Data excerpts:
━━━━━━━━━━━━━━━━━━━━
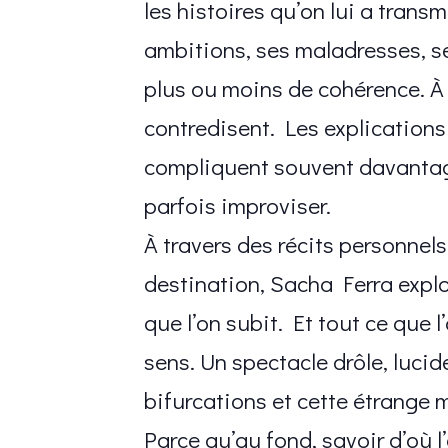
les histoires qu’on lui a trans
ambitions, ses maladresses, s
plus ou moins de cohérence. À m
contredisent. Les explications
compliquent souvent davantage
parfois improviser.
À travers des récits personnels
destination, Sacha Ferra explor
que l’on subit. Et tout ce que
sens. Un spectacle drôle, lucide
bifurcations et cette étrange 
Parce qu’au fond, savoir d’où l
━━━━━━━━━━━━━━━━━━━━
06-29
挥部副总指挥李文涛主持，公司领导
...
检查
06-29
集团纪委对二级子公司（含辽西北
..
━━━━━━━━━━━━━━━━━━━━
Exercise: Write out only the lines that run from the line containing "À travers des récits personnels" through the line containing "Parce qu’au fond, savoir d’où l", both included, exactly as they appear above.

Expected answer:
À travers des récits personnels
destination, Sacha Ferra explor
que l’on subit. Et tout ce que
sens. Un spectacle drôle, lucide
bifurcations et cette étrange 
Parce qu’au fond, savoir d’où l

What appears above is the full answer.